Lastly, compute the index of maximum softmax score of each column.

In [None]:
# Your code goes here

## 5.4 Using Matrix Multiplication
Ok, so far we had to use more loops than necessary and, honestly, that's not very efficient, even computationally (it gets the code slower). So far, I've been making you guys code an unnecessarily long classification step, when it could have being done in *one* line of code. Let's get there! 

Firstly, remembering what we discussed about matrix multiplication, how can I change the function ``classify_all_points()`` so it receives a matrix $W$ and the datapoints ``X`` and does all the dot products of each $x[i]$ and the perceptron lines at once (call this new function ``classify_all_points_MM_v1(W, X)``)?
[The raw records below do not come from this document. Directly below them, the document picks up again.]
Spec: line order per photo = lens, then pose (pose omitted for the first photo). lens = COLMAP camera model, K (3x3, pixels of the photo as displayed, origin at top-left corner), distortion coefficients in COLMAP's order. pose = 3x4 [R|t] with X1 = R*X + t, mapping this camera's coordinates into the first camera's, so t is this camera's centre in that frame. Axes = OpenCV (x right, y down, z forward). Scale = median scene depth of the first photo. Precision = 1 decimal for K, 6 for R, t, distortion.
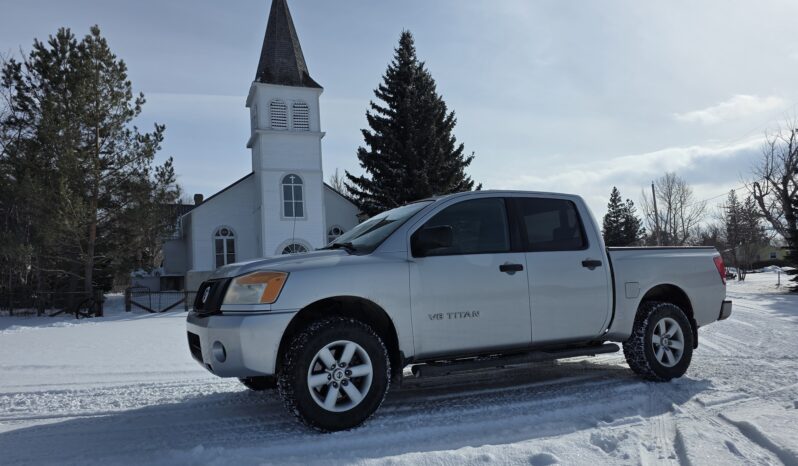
lens RADIAL K [[544.4, 0, 400.6], [0, 544.4, 233.7], [0, 0, 1]] dist [0.044999, -0.047375]
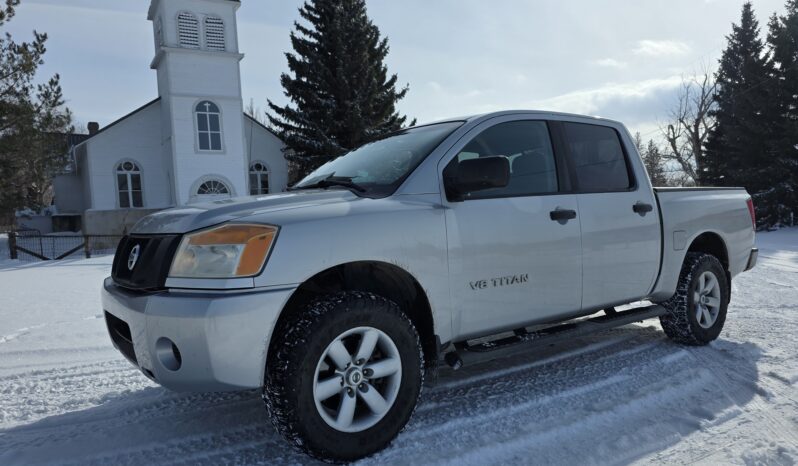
lens RADIAL K [[544.4, 0, 404.4], [0, 544.4, 236.6], [0, 0, 1]] dist [0.044999, -0.047375]
pose [[0.987553, -0.007058, 0.157127, -0.032180], [-0.011594, 0.993008, 0.117477, 0.001533], [-0.156857, -0.117836, 0.980566, 0.071811]]
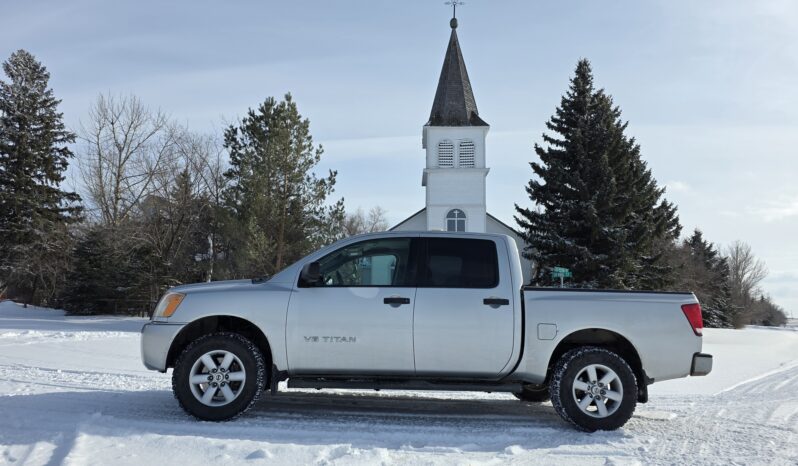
lens RADIAL K [[544.4, 0, 398.5], [0, 544.4, 235.3], [0, 0, 1]] dist [0.044999, -0.047375]
pose [[0.915644, 0.001583, -0.401988, 0.159963], [-0.023945, 0.998431, -0.050609, -0.003597], [0.401277, 0.055965, 0.914245, -0.003535]]
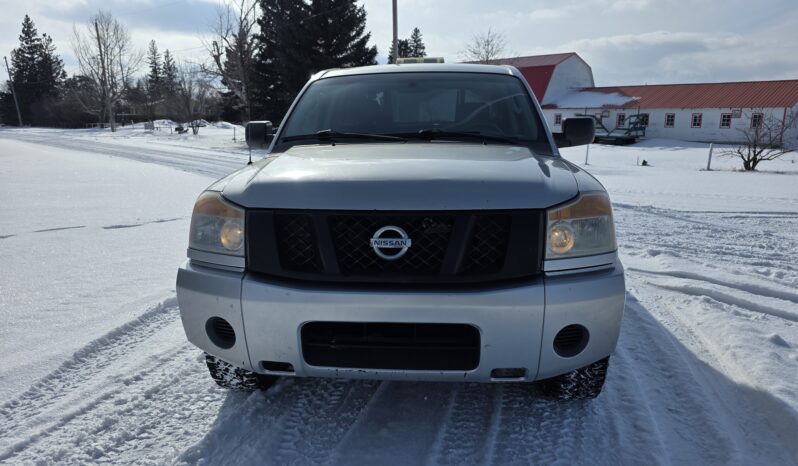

Hint.: This will be using multiplications of matrices and vectors. 

In [None]:
def classify(x, w):
    # Your code goes here
    return cla, score

def classify_all_points_MM_v1(W, X):
    # Your code goes here  
    return classification

data, ratio = np.loadtxt('data/data_3classes.txt'), .7
X_train, X_test, classes_train, classes_test = get_datasets(data, ratio)
W = perceptron_3classes(X_train, classes_train)

classification_scores = classify_all_points_MM_v1(W, X_test)

(Challenge) Now, there is still a for loop in ``classify_all_points_MM_v1(W, X)``. How can I get rid of it with a matrix multiplication between two matrices?

In [None]:
def classify(x, w):
    # Your code goes here
    return cla, score

def classify_all_points_MM_v2(W, X):
    # Your code goes here   
    return classification

data, ratio = np.loadtxt('data/data_3classes.txt'), .7
X_train, X_test, classes_train, classes_test = get_datasets(data, ratio)
W = perceptron_3classes(X_train, classes_train)

classification_scores = classify_all_points_MM_v2(W, X_test)

## 5.5 (Extra) Non Linearly separable datasets

### 5.5.1 The XOR Function
In logic, there is a very important function that is also very simple. You have two binary (either 0 or 1) inputs $x$, $y$ and it returns $1$ if $x = y$ or $-1$ if $x \neq y$. It's name is XOR. Given the following dataset (that represents all possible XOR inputs/outputs), draw its scatter plot as we did yesterday:  

In [None]:
import numpy as np
import matplotlib.pyplot as plt

X = np.array([[0,0], [0,1], [1,0], [1,1]])
classes = np.array([1, -1, -1, 1])

# Your code goes here

In your mind, can you find a straight line that separates pluses and minuses? 

### 5.5.2 The Moons dataset
In ``/data`` there is a dataset called ``moons.txt``. Can you also plot it? After doing that, can you find a line that separates the pluses  from the minuses?

In [None]:
# Your code goes here

What is now your definition of Non Linearly separable dataset?

### 5.5.3 The MNIST dataset

Finally, let's just check our future data, the MNIST dataset. It's a non linearly separable database of handwritten digits from 0 to 9 (therefore, 10 classes). For now, let's simply check it out. The file ``mnnist_small.txt`` contains a small part of the whole original dataset and it follows the dataset format that we've been working with. Let's check it out. Just print one of the points of it (remember that the last element is the class the digit belongs to). Call this point ``p``. Also, print the classification of that point and store it in a variable ``c``.

In [None]:
data = np.loadtxt('data/mnnist_small.txt')
# Your code goes here

The vector that you just printed is a handwritten digit! We can't see a lot from it, can we? That's because we need to convert the vector in a matrix and then *plot the matrix itself*! You can plot matrices with the function ``plt.imshow()`` from ``matplotlib.pyplot``.In order to convert the vector to a matrix, you need to reshape it with ``np.reshape()``.

Now type ``np.reshape(p, (28, 28))``, followed by ``np.imshow(m)`` and then ``plt.show()``. Is that what the classification ``c`` tells you? 

In [None]:
# Your code goes here
plt.show()

One last thing, what does this plot of a matrix tell you about *images* in general?